Especialistas apontam queda no uso do modal e defendem revitalização
SÃO PAULO — O Brasil já teve 32 mil quilômetros de ferrovias, mas hoje apenas 14 mil quilômetros são operacionais. Um maior uso das ferrovias para o transporte de cargas poderia reduzir significativamente os custos, a emissão de gás carbônico e os acidentes no trânsito, que causam a morte de 37 mil pessoas por ano. O assunto foi um dos temas do evento “E agora, Brasil?”
— É preciso aproveitar a experiência passada, aprimorá-la e investir. Mas a ferrovia foi sendo deixada de lado — frisou o ex-ministro dos Transportes e presidente da Associação Brasileira de Concessionárias de Rodovias (ABCR), César Borges.
De acordo com Paulo Resende, da Fundação Dom Cabral, em 2002, o valor dos ativos de infraestrutura brasileira, incluindo as ferrovias, equivalia a 22% do PIB. Hoje está em 12%. Em termos de comparação, no Japão essa proporção é de 65%, e nos Estados Unidos, de 50%. E o governo Donald Trump já considera um grande gargalo a recuperação da infraestrutura americana, disse Resende:
— Ou seja, em 15 anos, mesmo com investimentos da iniciativa privada e dos programas do governo federal, nós tivemos uma desvalorização jamais vista entre as principais economias do mundo.
O diretor-presidente da Arteris, David Díaz, lembrou que na Espanha a maior parte das vias ferroviárias é deficitária em resultado operacional, mas a atividade cria muitos empregos. Na visão de Díaz, não dá para olhar a infraestrutura de forma isolada, “porque os projetos trazem muitos empregos e, a longo prazo, há um efeito multiplicador”.
Renovação antecipada
Na pauta do país para as ferrovias, o governo federal espera concluir ainda este ano a renovação antecipada de concessões, em troca de novos investimentos. Isso porque, sem a participação da iniciativa privada, a União não tem como investir nesse setor. A expectativa é concluir os projetos, que dependem do aval do Tribunal de Contas da União (TCU). Mesmo com a mudança de presidente, não seria possível reverter o processo. Em contrapartida, as empresas se comprometem a investir R$ 25 bilhões no setor ao longo dos contratos.
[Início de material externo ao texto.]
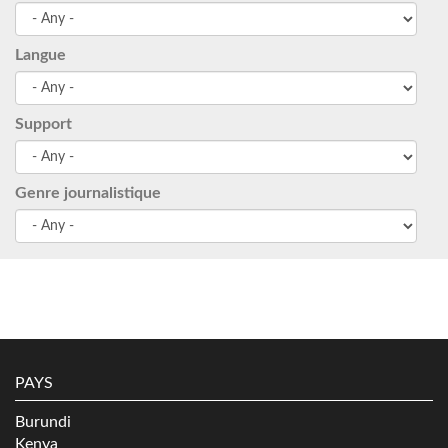
Langue
Support
Genre journalistique
PAYS
Burundi
Kenya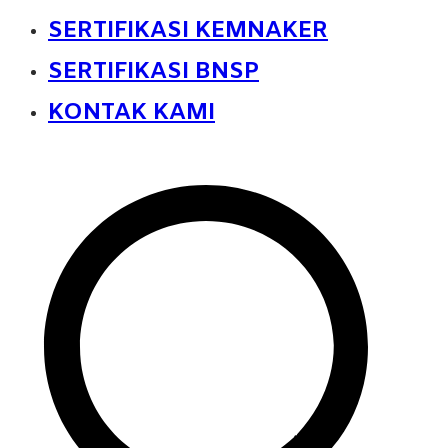
SERTIFIKASI KEMNAKER
SERTIFIKASI BNSP
KONTAK KAMI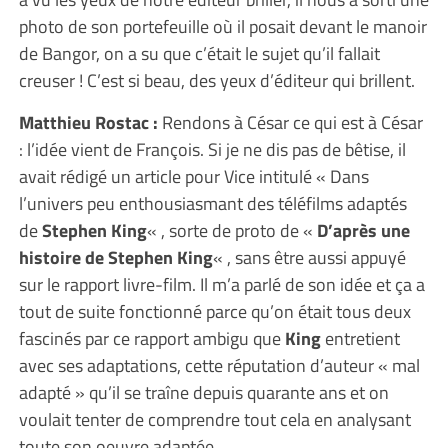
photo de son portefeuille où il posait devant le manoir
de Bangor, on a su que c’était le sujet qu’il fallait
creuser ! C’est si beau, des yeux d’éditeur qui brillent.
Matthieu Rostac :
Rendons à César ce qui est à César
: l’idée vient de François. Si je ne dis pas de bêtise, il
avait rédigé un article pour Vice intitulé « Dans
l’univers peu enthousiasmant des téléfilms adaptés
de
Stephen King
« , sorte de proto de «
D’après une
histoire de Stephen King
« , sans être aussi appuyé
sur le rapport livre-film. Il m’a parlé de son idée et ça a
tout de suite fonctionné parce qu’on était tous deux
fascinés par ce rapport ambigu que
King
entretient
avec ses adaptations, cette réputation d’auteur « mal
adapté » qu’il se traîne depuis quarante ans et on
voulait tenter de comprendre tout cela en analysant
toute son oeuvre adaptée.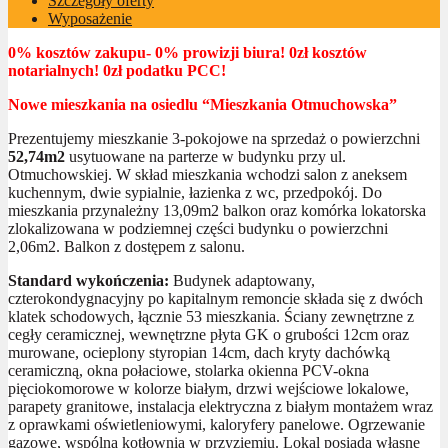
Szczegóły oferty
Wyposażenie
0% kosztów zakupu- 0% prowizji biura! 0zł kosztów
notarialnych! 0zł podatku PCC!
Nowe mieszkania na osiedlu “Mieszkania Otmuchowska”
Prezentujemy mieszkanie 3-pokojowe na sprzedaż o powierzchni
52,74m2
usytuowane na parterze w budynku przy ul.
Otmuchowskiej. W skład mieszkania wchodzi salon z aneksem
kuchennym, dwie sypialnie, łazienka z wc, przedpokój. Do
mieszkania przynależny 13,09m2 balkon oraz komórka lokatorska
zlokalizowana w podziemnej części budynku o powierzchni
2,06m2. Balkon z dostępem z salonu.
Standard wykończenia:
Budynek adaptowany,
czterokondygnacyjny po kapitalnym remoncie składa się z dwóch
klatek schodowych, łącznie 53 mieszkania. Ściany zewnętrzne z
cegły ceramicznej, wewnętrzne płyta GK o grubości 12cm oraz
murowane, ocieplony styropian 14cm, dach kryty dachówką
ceramiczną, okna połaciowe, stolarka okienna PCV-okna
pięciokomorowe w kolorze białym, drzwi wejściowe lokalowe,
parapety granitowe, instalacja elektryczna z białym montażem wraz
z oprawkami oświetleniowymi, kaloryfery panelowe. Ogrzewanie
gazowe, wspólna kotłownia w przyziemiu. Lokal posiada własne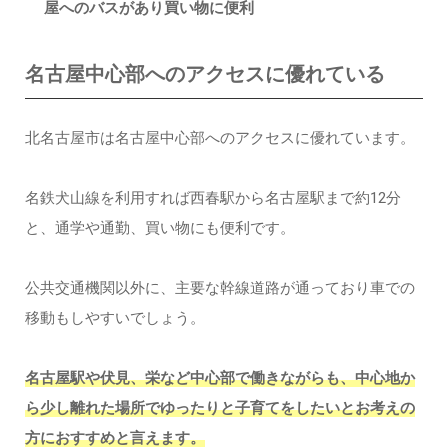
屋へのバスがあり買い物に便利
名古屋中心部へのアクセスに優れている
北名古屋市は名古屋中心部へのアクセスに優れています。
名鉄犬山線を利用すれば西春駅から名古屋駅まで約12分
と、通学や通勤、買い物にも便利です。
公共交通機関以外に、主要な幹線道路が通っており車での
移動もしやすいでしょう。
名古屋駅や伏見、栄など中心部で働きながらも、中心地か
ら少し離れた場所でゆったりと子育てをしたいとお考えの
方におすすめと言えます。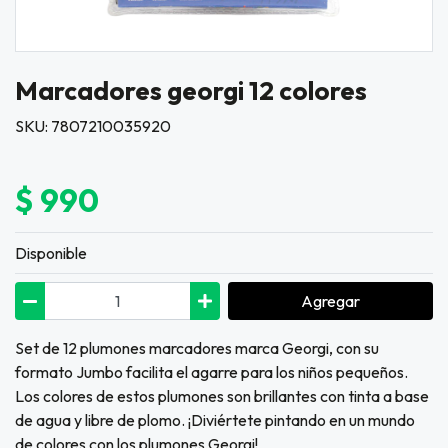
Marcadores georgi 12 colores
SKU: 7807210035920
$ 990
Disponible
Agregar
Set de 12 plumones marcadores marca Georgi, con su
formato Jumbo facilita el agarre para los niños pequeños.
Los colores de estos plumones son brillantes con tinta a base
de agua y libre de plomo. ¡Diviértete pintando en un mundo
de colores con los plumones Georgi!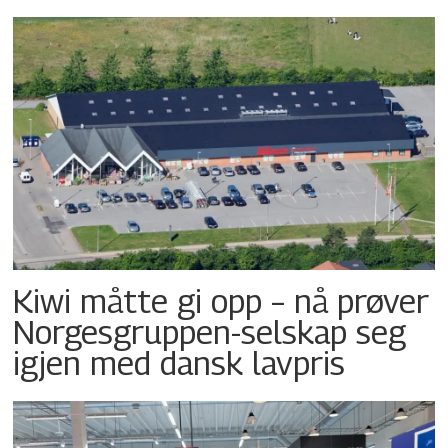
Kiwi måtte gi opp – nå prøver
Norgesgruppen-selskap seg
igjen med dansk lavpris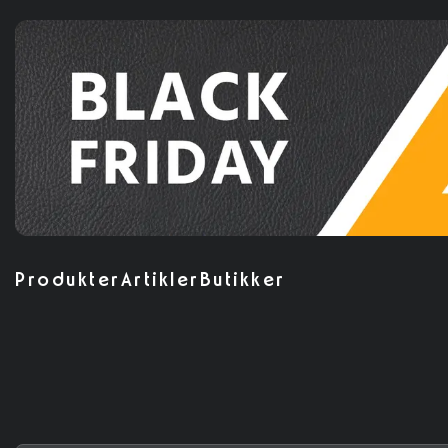
Produkter
Artikler
Butikker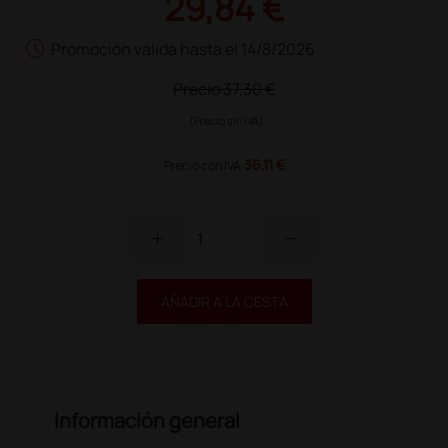
29,84 €
schedule
Promoción válida hasta el 14/8/2026
Precio
37,30 €
(Precio sin IVA)
36,11 €
Precio con IVA
add
remove
AÑADIR A LA CESTA
Información general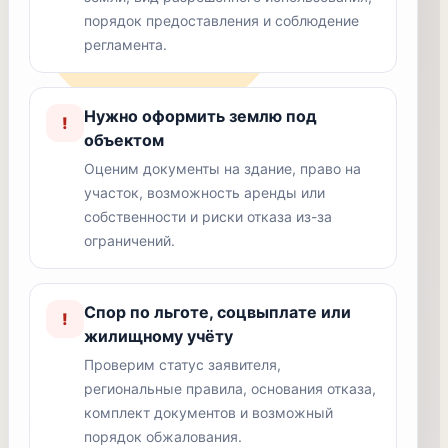
порядок предоставления и соблюдение
регламента.
Нужно оформить землю под
!
объектом
Оценим документы на здание, право на
участок, возможность аренды или
собственности и риски отказа из-за
ограничений.
Спор по льготе, соцвыплате или
!
жилищному учёту
Проверим статус заявителя,
региональные правила, основания отказа,
комплект документов и возможный
порядок обжалования.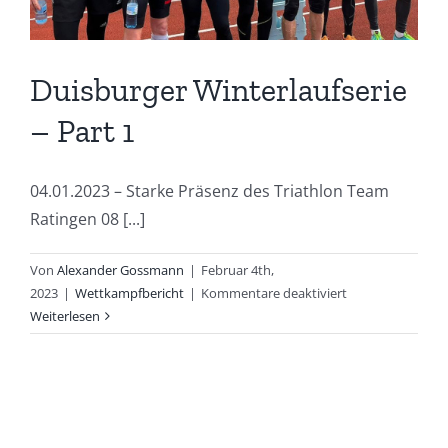
Duisburger Winterlaufserie
– Part 1
04.01.2023 – Starke Präsenz des Triathlon Team
Ratingen 08 [...]
Von
Alexander Gossmann
|
Februar 4th,
für
2023
|
Wettkampfbericht
|
Kommentare deaktiviert
Duisburger
Weiterlesen
Winterlaufserie
–
Part
1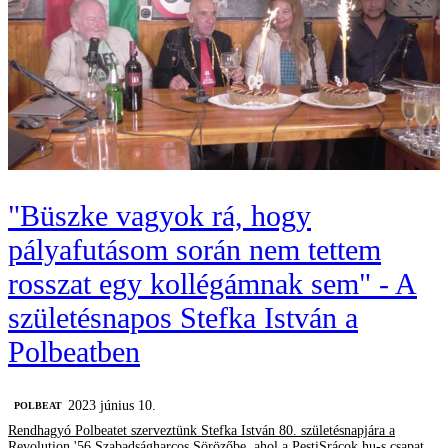
"Büszke vagyok rá, hogy
pályafutásom során nem tettem
rosszat egy kollégámnak sem" - A
születésnapos Stefka István a
Polbeatben
2023 június 10.
‎POLBEAT
Rendhagyó Polbeatet szerveztünk Stefka István 80. születésnapjára a
Revolution '56 Szabadságharcos Sörözőbe, ahol a PestiSrácok.hu-s csapat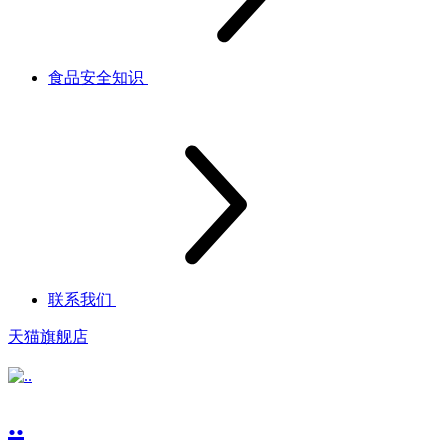
食品安全知识
联系我们
天猫旗舰店
..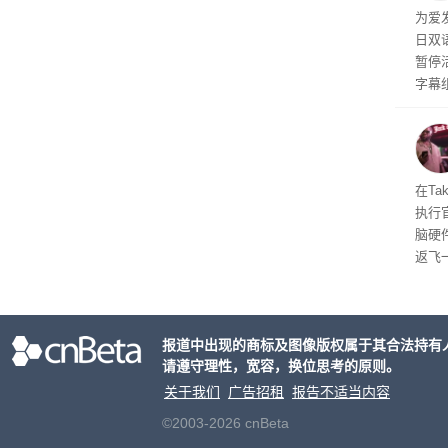
为爱
行官
日双
容体
暂停
字幕
流媒
在Ta
执行
脑硬
返飞
官方
意渠
非好
报道中出现的商标及图像版权属于其合法持有
请遵守理性，宽容，换位思考的原则。
关于我们
广告招租
报告不适当内容
©2003-2026 cnBeta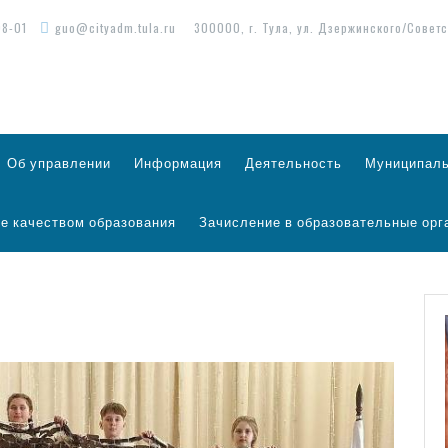
98-01
guo@cityadm.tula.ru
300000, г. Тула, ул. Дзержинского/Советс
Об управлении
Информация
Деятельность
Муниципаль
е качеством образования
Зачисление в образовательные орг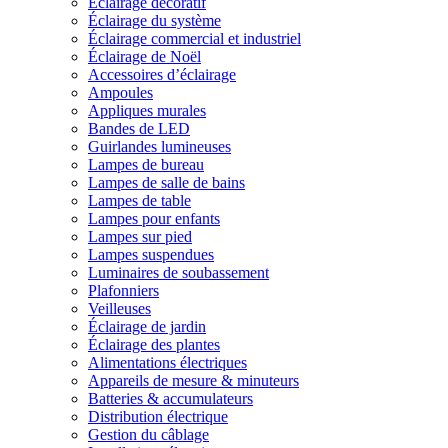
Éclairage décoratif
Éclairage du système
Éclairage commercial et industriel
Éclairage de Noël
Accessoires d’éclairage
Ampoules
Appliques murales
Bandes de LED
Guirlandes lumineuses
Lampes de bureau
Lampes de salle de bains
Lampes de table
Lampes pour enfants
Lampes sur pied
Lampes suspendues
Luminaires de soubassement
Plafonniers
Veilleuses
Éclairage de jardin
Éclairage des plantes
Alimentations électriques
Appareils de mesure & minuteurs
Batteries & accumulateurs
Distribution électrique
Gestion du câblage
Serão renovados antecipadamente, por mais 30 anos, cinco concessões: Malha Paulista (Rumo), as ferrovias da Vale (Vitória-Minas e Estrada de Ferro Carajás), MRS (Malha Regional Sudeste) e Ferrovia Centro-Atlântica (FCA).
— O Programa de Parcerias de Investimento (PPI) tem condições de aprimorar as concessões de infraestrutura do passado — disse Adalberto Vasconcelos, secretário do PPI.
País ainda depende das rodovias
O impacto da paralisação dos caminhoneiros na atividade econômica, que pôde ser comprovado por meio de indicadores como inflação e produção industrial, reforça a necessidade de reduzir a dependência desse meio de transporte. O Brasil tem 195 mil quilômetros de rodovias, contra apenas 14 mil quilômetros operacionais de ferrovias, 9,3 mil quilômetros de hidrovias e 7,4 mil quilômetros de cabotagem.
Paulo Resende, da Fundação Dom Cabral, ressaltou que os números expõem a necessidade de diversificação dos modais. E disse que o governo tem “zero de conhecimento da função logística”:
— Não temos traços de multimodais no Brasil. Não temos nem a noção do que é a formação de um frete.
Estudo da Fundação Dom Cabral aponta que as as rodovias respondem hoje por 52,7% das cargas que circulam pelo país, contra 27,2% do modal ferroviário. As hidrovias e a cabotagem respondem, juntas, por 16,9%, e os dutos, por 3,2%. Mesmo que saiam do papel todos os projetos previstos pelo governo federal, a proporção será: 50,1% para rodovias; 31,2% para ferrovias; 16,1% para hidrovias e cabotagem; e 1,6% para os dutos.
O vice-presidente do Sindicato Nacional das Empresas de Navegação Marítima (Syndarma), Cleber Cordeiro Lucas, lembrou que não há incentivo governamental para a cabotagem, cujo custo de combustível é 20% maior que o da navegação de longo curso:
— Somos um modal energeticamente mais eficiente que as rodovias e emitimos menos CO2. Temos todos os elementos para ser algo incentivado.
A diversificação dos modais dará mais eficiência à matriz de transportes brasileira, concluiu David Díaz, diretor-presidente da Arteris.